Return the passage of the text on stage levitation illusions starting at "Amazement - Howard" and ending at "tank of water.", copied word for word.
### Text
The illusion can be viewed in these two examples, by Jeffrey Atkins and Doug Henning
The clever but complex mechanism can be inspected at Will B. Wood’s patent application, https://patents.google.com/patent/US415084
![](images/Astarte-patent.jpg)
Amazement - Howard Thurston presented, in the same season as “Ione”, his version of the standard “Aga” levitation. Standing on stage dressed in an Eastern outfit, Thurston caused his assistant to rise from what is often described as a “low coffin” box, floating horizontally up into the air. By means of an addition from the mechanics of the “Astarte” illusion, Thurston was then able to make his assistant revolve sideways into a face-down position, and back. Thurston named this illusion “Amazement” and it was to receive the most attention of all the illusions in his show, short of the “Creation” or “Dida” illusion in which an assistant materialised in a tank of water.
Ione - The subject of this story. The title “Ione” came from the name of a sea nymph in Greek mythology. In performance, the girl was hardly dressed as a nymph, but was attired in a bright white Pierrette costume for contrast with the pitch-black background against which she performed.
She started by standing on a small step then, in a similar effect to “Astarte”, the assistant floated up in the air, and was able to rotate sideways along the axis from her head to feet, and also in large revolutions head-over-heels; these two actions taking place simultaneously. The magician waved a long pole around the assistant to demonstrate her apparent lack of connection to any mechanism.
The actual mechanics of the illusion were quite different to those of “Astarte”, and will be dealt with later in the story. Not mentioned in most reports, but related in the court proceedings of early 1905, is the fact that the illusion took place in a large black cabinet shape, designed to create a flat black surround which was necessary to the performance.
![](images/Ione-for-web-1.jpg)
![](images/Ione-for-web-3.jpg)
######
### Listed entries
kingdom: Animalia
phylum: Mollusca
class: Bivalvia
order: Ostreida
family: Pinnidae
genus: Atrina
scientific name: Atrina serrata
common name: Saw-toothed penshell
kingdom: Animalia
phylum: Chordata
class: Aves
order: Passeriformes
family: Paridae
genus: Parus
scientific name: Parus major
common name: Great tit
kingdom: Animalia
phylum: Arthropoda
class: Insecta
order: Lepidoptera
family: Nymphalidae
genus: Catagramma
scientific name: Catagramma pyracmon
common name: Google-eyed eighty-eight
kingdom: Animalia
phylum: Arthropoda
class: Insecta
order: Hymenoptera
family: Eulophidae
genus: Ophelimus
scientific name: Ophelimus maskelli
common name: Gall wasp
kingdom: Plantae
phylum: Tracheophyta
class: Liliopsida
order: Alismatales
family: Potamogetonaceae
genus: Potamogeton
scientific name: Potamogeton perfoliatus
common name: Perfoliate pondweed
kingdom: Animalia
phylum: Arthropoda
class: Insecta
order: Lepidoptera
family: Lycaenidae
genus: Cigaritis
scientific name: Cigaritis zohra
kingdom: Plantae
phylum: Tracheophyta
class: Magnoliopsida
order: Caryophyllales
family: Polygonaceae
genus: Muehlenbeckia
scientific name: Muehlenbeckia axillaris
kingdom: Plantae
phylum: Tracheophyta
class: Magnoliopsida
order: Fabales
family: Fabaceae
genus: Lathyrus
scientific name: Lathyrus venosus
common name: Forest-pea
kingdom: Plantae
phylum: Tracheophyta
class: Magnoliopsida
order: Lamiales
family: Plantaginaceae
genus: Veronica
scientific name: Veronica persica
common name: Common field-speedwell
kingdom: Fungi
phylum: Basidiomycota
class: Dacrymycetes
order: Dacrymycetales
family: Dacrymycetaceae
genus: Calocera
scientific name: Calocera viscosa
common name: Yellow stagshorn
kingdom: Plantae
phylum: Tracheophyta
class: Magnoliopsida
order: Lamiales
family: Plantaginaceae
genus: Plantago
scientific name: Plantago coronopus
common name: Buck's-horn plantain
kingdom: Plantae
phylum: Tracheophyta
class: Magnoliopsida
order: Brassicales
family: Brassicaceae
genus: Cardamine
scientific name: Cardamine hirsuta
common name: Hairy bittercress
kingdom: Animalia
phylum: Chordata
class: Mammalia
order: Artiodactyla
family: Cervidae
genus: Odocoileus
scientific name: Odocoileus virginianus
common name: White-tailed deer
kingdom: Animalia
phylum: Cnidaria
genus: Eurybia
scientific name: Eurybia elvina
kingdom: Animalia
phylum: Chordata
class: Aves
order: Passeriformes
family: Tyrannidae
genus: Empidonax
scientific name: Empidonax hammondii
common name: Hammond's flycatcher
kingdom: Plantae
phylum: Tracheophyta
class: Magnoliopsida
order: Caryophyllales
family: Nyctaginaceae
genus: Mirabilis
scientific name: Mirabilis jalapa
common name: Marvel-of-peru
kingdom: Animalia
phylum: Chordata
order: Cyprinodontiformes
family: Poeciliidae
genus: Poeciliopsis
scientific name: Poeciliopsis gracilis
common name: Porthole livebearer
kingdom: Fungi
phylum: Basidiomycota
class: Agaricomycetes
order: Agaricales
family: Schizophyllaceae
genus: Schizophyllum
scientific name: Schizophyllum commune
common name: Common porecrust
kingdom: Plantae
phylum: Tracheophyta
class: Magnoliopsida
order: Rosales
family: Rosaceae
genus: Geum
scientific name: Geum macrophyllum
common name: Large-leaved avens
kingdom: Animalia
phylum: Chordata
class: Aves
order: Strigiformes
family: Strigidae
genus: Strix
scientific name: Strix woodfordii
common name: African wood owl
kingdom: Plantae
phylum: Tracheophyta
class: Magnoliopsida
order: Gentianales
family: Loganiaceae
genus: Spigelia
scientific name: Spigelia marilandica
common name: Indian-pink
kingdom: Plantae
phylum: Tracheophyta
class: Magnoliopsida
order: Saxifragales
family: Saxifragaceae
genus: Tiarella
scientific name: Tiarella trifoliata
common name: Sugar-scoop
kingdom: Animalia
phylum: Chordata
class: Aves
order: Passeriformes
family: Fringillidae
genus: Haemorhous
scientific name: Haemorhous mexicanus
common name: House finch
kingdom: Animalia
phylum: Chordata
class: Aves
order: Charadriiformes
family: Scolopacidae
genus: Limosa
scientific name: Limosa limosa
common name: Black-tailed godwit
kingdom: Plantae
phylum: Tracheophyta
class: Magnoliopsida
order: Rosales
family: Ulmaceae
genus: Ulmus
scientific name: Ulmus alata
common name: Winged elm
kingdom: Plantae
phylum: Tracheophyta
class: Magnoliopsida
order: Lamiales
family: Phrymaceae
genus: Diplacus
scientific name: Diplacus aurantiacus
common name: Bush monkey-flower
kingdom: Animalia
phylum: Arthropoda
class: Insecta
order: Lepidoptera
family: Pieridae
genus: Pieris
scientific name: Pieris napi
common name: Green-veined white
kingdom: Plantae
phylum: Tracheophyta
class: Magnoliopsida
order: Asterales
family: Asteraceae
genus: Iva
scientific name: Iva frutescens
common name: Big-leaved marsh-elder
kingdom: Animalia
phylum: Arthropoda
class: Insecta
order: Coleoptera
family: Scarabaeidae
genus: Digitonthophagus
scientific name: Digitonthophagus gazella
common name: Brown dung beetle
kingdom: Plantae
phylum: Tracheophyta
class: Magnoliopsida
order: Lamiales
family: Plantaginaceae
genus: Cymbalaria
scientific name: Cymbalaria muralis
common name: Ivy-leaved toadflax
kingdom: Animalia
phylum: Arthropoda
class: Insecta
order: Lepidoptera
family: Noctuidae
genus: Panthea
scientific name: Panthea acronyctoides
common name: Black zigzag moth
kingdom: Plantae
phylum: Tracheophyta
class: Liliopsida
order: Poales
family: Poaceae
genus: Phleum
######
Solution for this exercise:
Amazement - Howard Thurston presented, in the same season as “Ione”, his version of the standard “Aga” levitation. Standing on stage dressed in an Eastern outfit, Thurston caused his assistant to rise from what is often described as a “low coffin” box, floating horizontally up into the air. By means of an addition from the mechanics of the “Astarte” illusion, Thurston was then able to make his assistant revolve sideways into a face-down position, and back. Thurston named this illusion “Amazement” and it was to receive the most attention of all the illusions in his show, short of the “Creation” or “Dida” illusion in which an assistant materialised in a tank of water.